JoeTaicoon
JoeTaicoon

Reputation: 1567

C++ AMP fixed length recursion and tree traversal

Using C++ AMP I need to travel a quad tree with a maximal depth of 10. I was aware that C++ AMP does not support recursion, due to it not requiring the device to have a stack, but I was expecting it to be able to roll out a small limited recursion depth call tree, so it could still be inlined and handled without a stack.

Like

int recur(int i) restrict(amp) {
    if (i <= 1) return 1;
    else if (i > 5) return 1000; //just dummy code to limit the depth
    else return i + recur(i - 1);
}

No suck luck, it seems. Is there really no exceptions to the rule of no recursion?

In relation to this question, I wonder what is the common way to travel a tree using C++ AMP. Obviously I can make my own per-thread stack and then push current node before going deeper, and pop on the way back up, or I can extend my tree to hold "pointers" back up the tree and not only downwards, but...

being unable to find any examples showing C++ AMP tree traversal I wonder what a best practice here would be?

Edit: I am doing this for neighbor finding in a 2D domain. I have n randomly positioned points and need to find the nearest neighbors for each point. The points are in a single 1D array ordered by a space filling curve ( https://en.wikipedia.org/wiki/Z-order_curve ), so points which are close in the 1D array tend to be close in 2D as well, which in turn means that they tend to share many of the same neighbors as well.

Upvotes: 0

Views: 239

Answers (2)

Pruyque
Pruyque

Reputation: 382

If you know a maximum recursion depth, you could use templates to let the compiler roll out your recursion up to the maximum depth:

template <int I>
int recur(int i) restrict(amp) {
    if (i <= 1) return 1;
    else if (i > 5) return 1000; //just dummy code to limit the depth
    else return i + recur<I-1>(i - 1);
}

template<>
int recur<0>(int i) restrict(amp)
{ // maximum depth reached...
    return 1000;
}   

void f() restrict(amp)
{
    recur<10 /* maximum depth */>(3);
}

Upvotes: 0

Quxflux
Quxflux

Reputation: 3303

Although this question is outdated, I want to give some advice which applies not only to C++ AMP but to all GPGPU applications trying to perform nearest neighbour queries.

There are several ways to circumvent the usage of a stack in the GPU kernel. One approach which I was using (in OpenCL) is the utilisation of so called history-flags. The approach is described in a GDC presentation called Parallelizing the Physics Pipeline.
The idea is to store 4 bits per level of the tree. Each 4 bits encode unambiguously which node needs to be visited next. Unfortunately the needed size for the history-flags is too large to fit in thread-private memory, you would have to place them in tile_static memory where you have to watch out for bank conflicts.

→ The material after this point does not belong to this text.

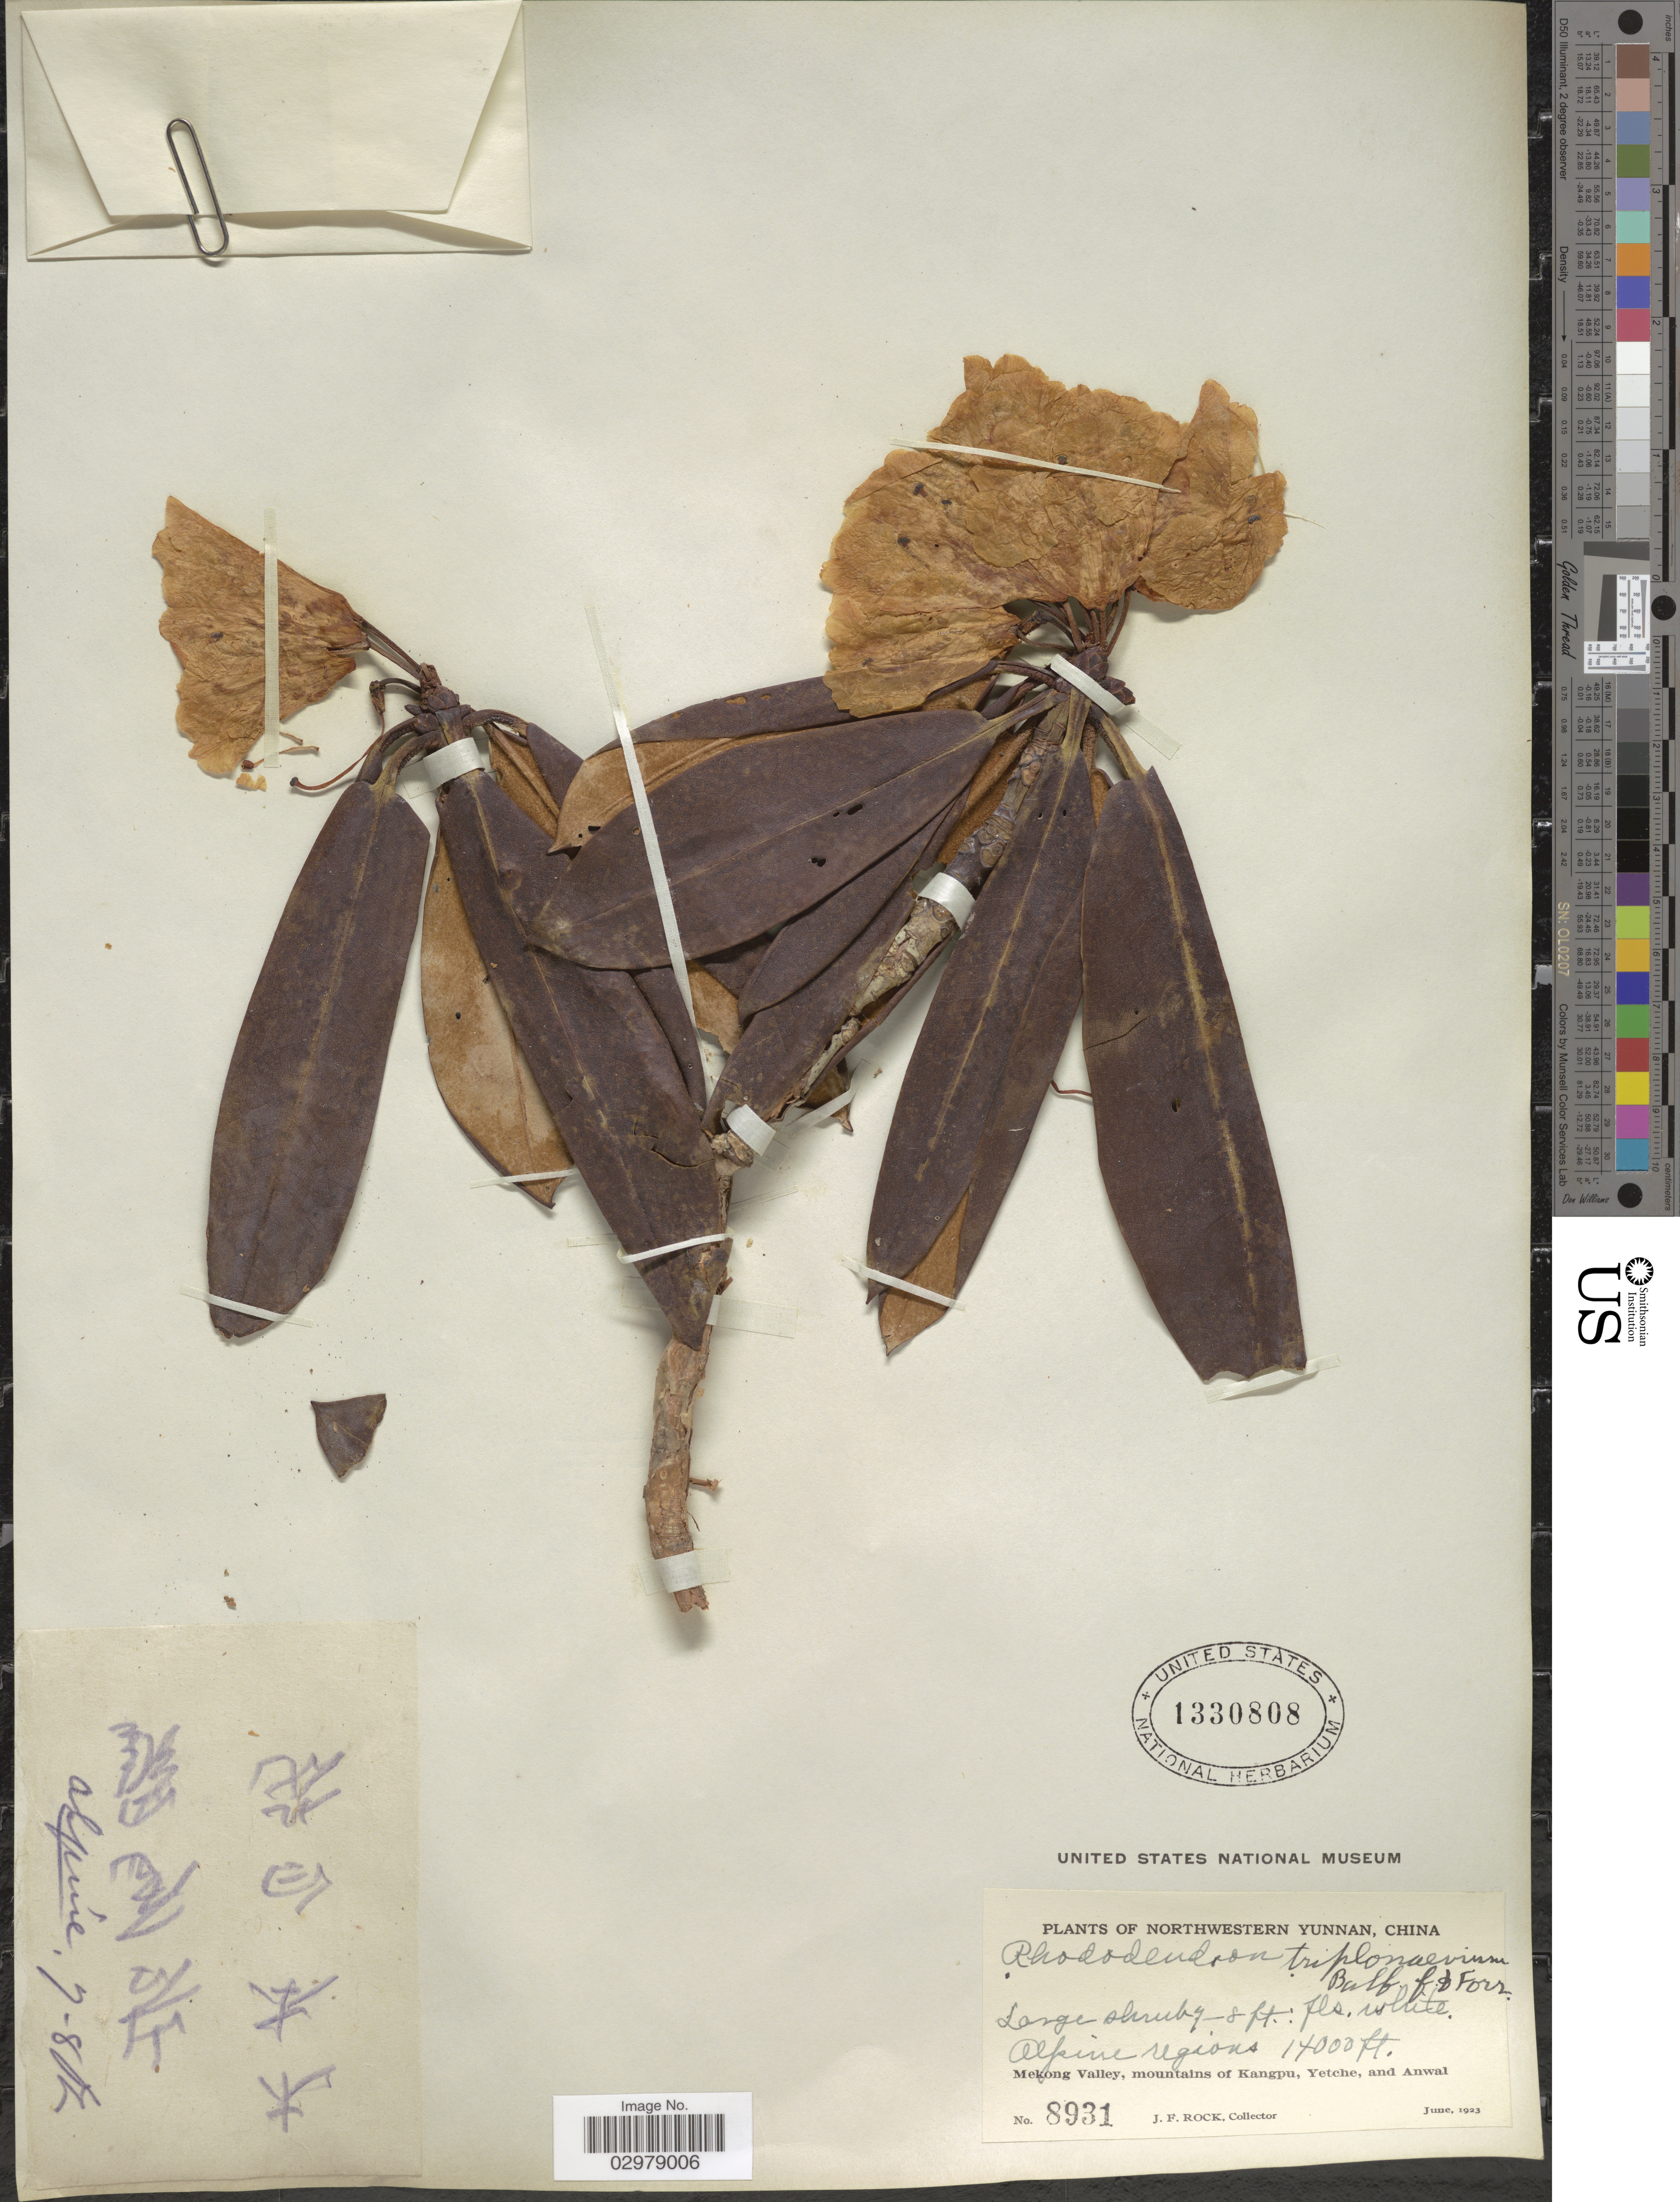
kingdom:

Performing a radius search in my experience comes with some problems which are not to be solved efficiently on a GPU. First, since you are performing a radius search, you don't know how many neighbours there will be for a single point, but you will have to provide space to save the corresponding points beforehand. In the end you will end up with an kNN-search with a limited search-radius. Depending on the problem you are trying to solve, this might already be a deal breaker.
Since you need to find the closest points, you somehow have to sort the nearest neighbour candidates which ends up in some sort of heap structure. At this point thread-divergence will diminish any performance gain (except the points are evenly distributed).